### SELECTED EXTRACT:
The Unsolicited Electronic Messages Act 2007 (the Act") is designed to curb the growth of spam in New Zealand and bring New Zealand into line with other countries (such as Australia, the United Kingdom and the United States) where anti-spam regulations have been adopted. Anti-spam legislation has proved effective overseas - notably, Microsoft won a USD$7 million settlement from Scott Richter (one of the world's most prevalent spammers) and, more recently, a Queensland-based company was fined AUD$11,000 for sending more than fifty thousand unsolicited text messages.
The Act is due to come into force on 5 September 2007, and imposes various requirements on senders of electronic messages. Businesses will need to ensure that appropriate electronic marketing practices are put into place before the Act comes into force, and that steps are taken to comply with the Act's requirements on an ongoing basis.
This background paper sets out the Act's requirements, enforcement regime and penalties, and provides practical guidelines for compliance with the Act.
What types of electronic messages does the Act cover?
The Act applies to "commercial electronic messages". An "electronic message" is a message sent using a telecommunications service to an electronic address, regardless of whether or not the message reaches its intended destination. Importantly, voice calls (made using a standard telephone service or using voice-over internet protocol) and faxes are expressly excluded from the definition.
An electronic message will be deemed to be a "commercial electronic message" when it:
(i) Markets or promotes goods, services, land, an interest in land, or a business or investment opportunity;
(ii) Assists or enables a person to dishonestly obtain a financial advantage or gain from another person; or
(iii) Provides a link, or directs a recipient, to a message that does one of the above.
There are some exceptions to this definition, which are set out in the Act (for example, where the electronic message provides a quote or estimate, where that quote or estimate was requested by the recipient).

### SOURCE INFORMATION:
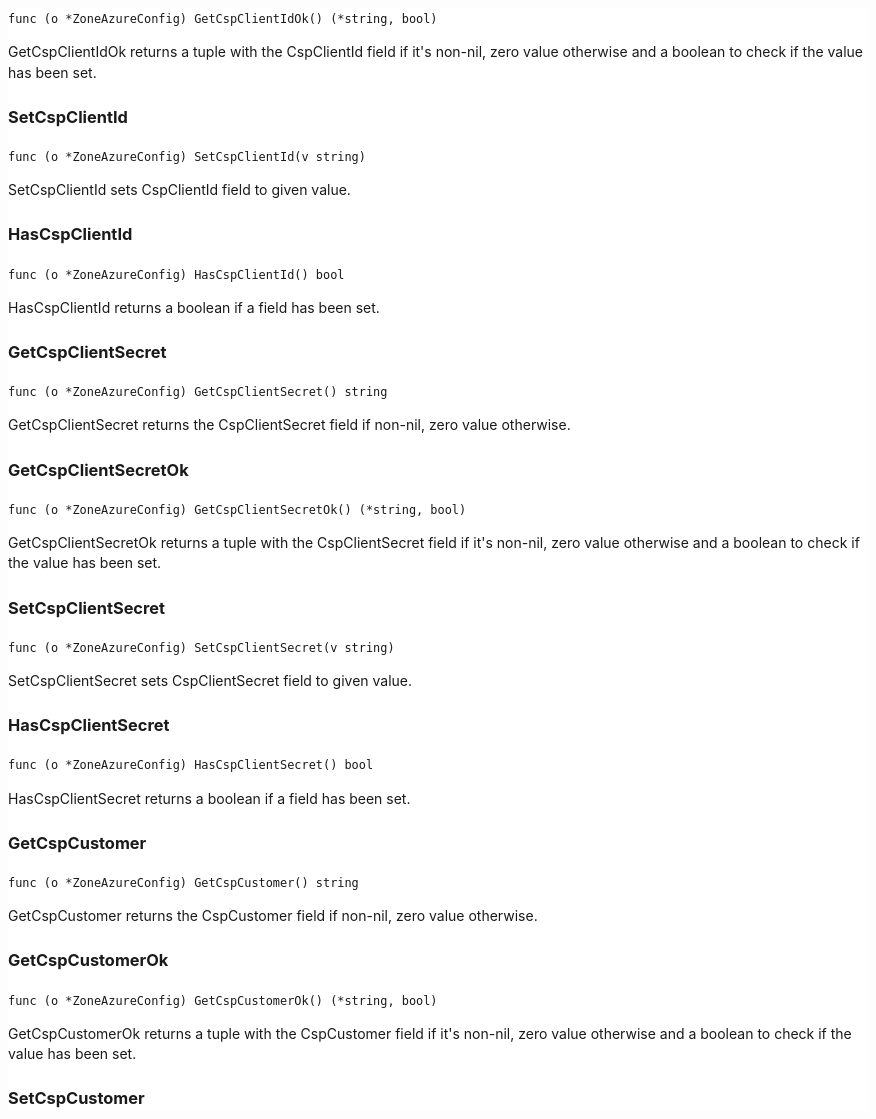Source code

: `func (o *ZoneAzureConfig) GetCspClientIdOk() (*string, bool)`

GetCspClientIdOk returns a tuple with the CspClientId field if it's non-nil, zero value otherwise
and a boolean to check if the value has been set.

### SetCspClientId

`func (o *ZoneAzureConfig) SetCspClientId(v string)`

SetCspClientId sets CspClientId field to given value.

### HasCspClientId

`func (o *ZoneAzureConfig) HasCspClientId() bool`

HasCspClientId returns a boolean if a field has been set.

### GetCspClientSecret

`func (o *ZoneAzureConfig) GetCspClientSecret() string`

GetCspClientSecret returns the CspClientSecret field if non-nil, zero value otherwise.

### GetCspClientSecretOk

`func (o *ZoneAzureConfig) GetCspClientSecretOk() (*string, bool)`

GetCspClientSecretOk returns a tuple with the CspClientSecret field if it's non-nil, zero value otherwise
and a boolean to check if the value has been set.

### SetCspClientSecret

`func (o *ZoneAzureConfig) SetCspClientSecret(v string)`

SetCspClientSecret sets CspClientSecret field to given value.

### HasCspClientSecret

`func (o *ZoneAzureConfig) HasCspClientSecret() bool`

HasCspClientSecret returns a boolean if a field has been set.

### GetCspCustomer

`func (o *ZoneAzureConfig) GetCspCustomer() string`

GetCspCustomer returns the CspCustomer field if non-nil, zero value otherwise.

### GetCspCustomerOk

`func (o *ZoneAzureConfig) GetCspCustomerOk() (*string, bool)`

GetCspCustomerOk returns a tuple with the CspCustomer field if it's non-nil, zero value otherwise
and a boolean to check if the value has been set.

### SetCspCustomer
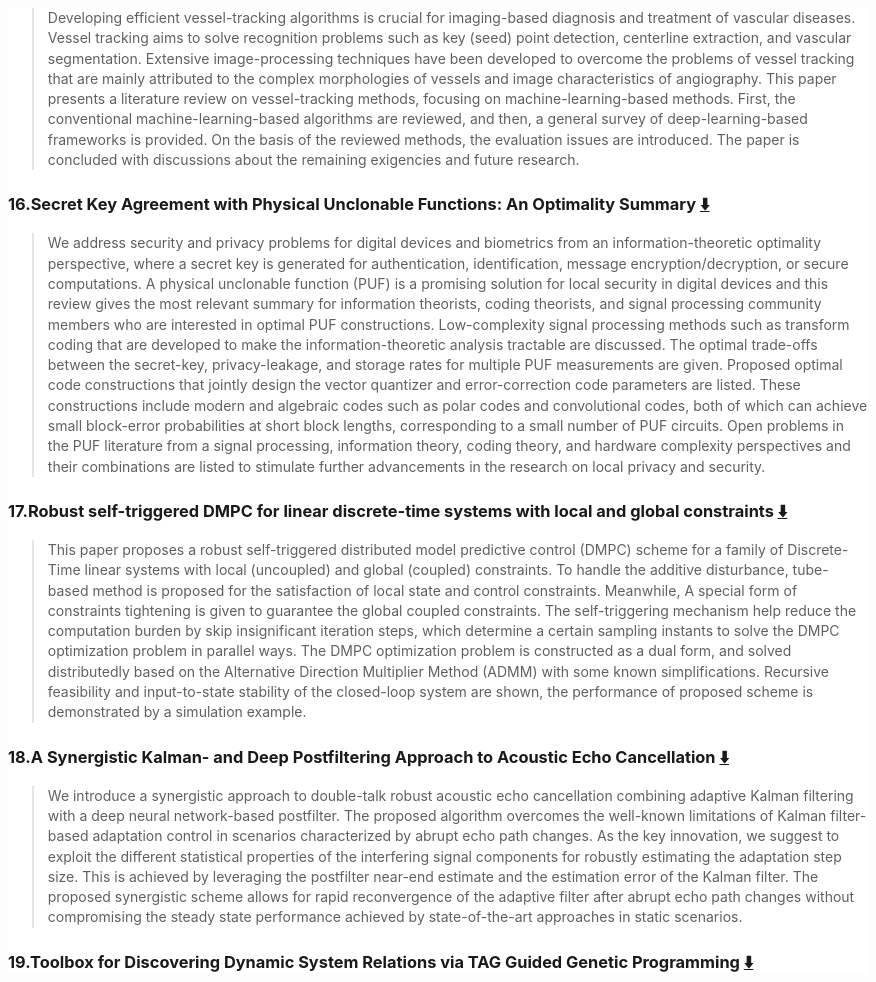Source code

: >  Developing efficient vessel-tracking algorithms is crucial for imaging-based diagnosis and treatment of vascular diseases. Vessel tracking aims to solve recognition problems such as key (seed) point detection, centerline extraction, and vascular segmentation. Extensive image-processing techniques have been developed to overcome the problems of vessel tracking that are mainly attributed to the complex morphologies of vessels and image characteristics of angiography. This paper presents a literature review on vessel-tracking methods, focusing on machine-learning-based methods. First, the conventional machine-learning-based algorithms are reviewed, and then, a general survey of deep-learning-based frameworks is provided. On the basis of the reviewed methods, the evaluation issues are introduced. The paper is concluded with discussions about the remaining exigencies and future research.      
### 16.Secret Key Agreement with Physical Unclonable Functions: An Optimality Summary  [ :arrow_down: ](https://arxiv.org/pdf/2012.08924.pdf)
>  We address security and privacy problems for digital devices and biometrics from an information-theoretic optimality perspective, where a secret key is generated for authentication, identification, message encryption/decryption, or secure computations. A physical unclonable function (PUF) is a promising solution for local security in digital devices and this review gives the most relevant summary for information theorists, coding theorists, and signal processing community members who are interested in optimal PUF constructions. Low-complexity signal processing methods such as transform coding that are developed to make the information-theoretic analysis tractable are discussed. The optimal trade-offs between the secret-key, privacy-leakage, and storage rates for multiple PUF measurements are given. Proposed optimal code constructions that jointly design the vector quantizer and error-correction code parameters are listed. These constructions include modern and algebraic codes such as polar codes and convolutional codes, both of which can achieve small block-error probabilities at short block lengths, corresponding to a small number of PUF circuits. Open problems in the PUF literature from a signal processing, information theory, coding theory, and hardware complexity perspectives and their combinations are listed to stimulate further advancements in the research on local privacy and security.      
### 17.Robust self-triggered DMPC for linear discrete-time systems with local and global constraints  [ :arrow_down: ](https://arxiv.org/pdf/2012.08872.pdf)
>  This paper proposes a robust self-triggered distributed model predictive control (DMPC) scheme for a family of Discrete-Time linear systems with local (uncoupled) and global (coupled) constraints. To handle the additive disturbance, tube-based method is proposed for the satisfaction of local state and control constraints. Meanwhile, A special form of constraints tightening is given to guarantee the global coupled constraints. The self-triggering mechanism help reduce the computation burden by skip insignificant iteration steps, which determine a certain sampling instants to solve the DMPC optimization problem in parallel ways. The DMPC optimization problem is constructed as a dual form, and solved distributedly based on the Alternative Direction Multiplier Method (ADMM) with some known simplifications. Recursive feasibility and input-to-state stability of the closed-loop system are shown, the performance of proposed scheme is demonstrated by a simulation example.      
### 18.A Synergistic Kalman- and Deep Postfiltering Approach to Acoustic Echo Cancellation  [ :arrow_down: ](https://arxiv.org/pdf/2012.08867.pdf)
>  We introduce a synergistic approach to double-talk robust acoustic echo cancellation combining adaptive Kalman filtering with a deep neural network-based postfilter. The proposed algorithm overcomes the well-known limitations of Kalman filter-based adaptation control in scenarios characterized by abrupt echo path changes. As the key innovation, we suggest to exploit the different statistical properties of the interfering signal components for robustly estimating the adaptation step size. This is achieved by leveraging the postfilter near-end estimate and the estimation error of the Kalman filter. The proposed synergistic scheme allows for rapid reconvergence of the adaptive filter after abrupt echo path changes without compromising the steady state performance achieved by state-of-the-art approaches in static scenarios.      
### 19.Toolbox for Discovering Dynamic System Relations via TAG Guided Genetic Programming  [ :arrow_down: ](https://arxiv.org/pdf/2012.08834.pdf)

### REQUEST 1:
Render this sentence from the passage on New Zealand's anti-spam law in Spanish: "Importantly, voice calls (made using a standard telephone service or using voice-over internet protocol) and faxes are expressly excluded from the definition."
### REQUEST 2:
Carry on with the passage on New Zealand's anti-spam law, starting after its last sentence.
The material has no connection to the passage on New Zealand's anti-spam law.

### TASK OUTPUT 1:
Es importante destacar que las llamadas de voz (realizadas mediante un servicio telefónico estándar o mediante protocolo de voz sobre internet) y los faxes quedan expresamente excluidos de la definición.

### TASK OUTPUT 2:
The Act's requirements and prohibitions
The Act requires that:
- A person must not send any commercial electronic messages with a New Zealand link unless the recipient has consented to receiving the message;
- All commercial electronic messages must include accurate sender information that identifies the person who authorised the sending of the message and how that person may be contacted;
- All commercial electronic message must include a functional "unsubscribe facility" that allows the recipient (at no cost) to notify the sender that no further commercial electronic messages should be sent to the recipient's email address;
- "Address-harvesting software" must not be used in connection with (or with the intention of) sending unsolicited commercial electronic messages.
We note the following specific aspects of requirement (1):
"with a New Zealand link"
Section 9(1) of the Act requires that a person must not send (or cause to be sent) an unsolicited commercial electronic message that has a New Zealand link.
A message has a New Zealand link if one or more of the following applies:
(a) The message originates in New Zealand;
(b) The sender is either an individual that is physically present in New Zealand when the message is sent or an organisation that is centrally managed or controlled in New Zealand when the message is sent;
(c) The computer, server or device that accesses the message is located in New Zealand;
(d) The recipient is either an individual that is physically present in New Zealand when the message is accessed or an organisation that is centrally managed or controlled in New Zealand when the message is accessed; or
(e) The message is sent to an electronic address that ends with ".nz" or begins with an international access code directly followed by "64".
It is important to note that liability under the Act can arise whether or not the message is sent from New Zealand.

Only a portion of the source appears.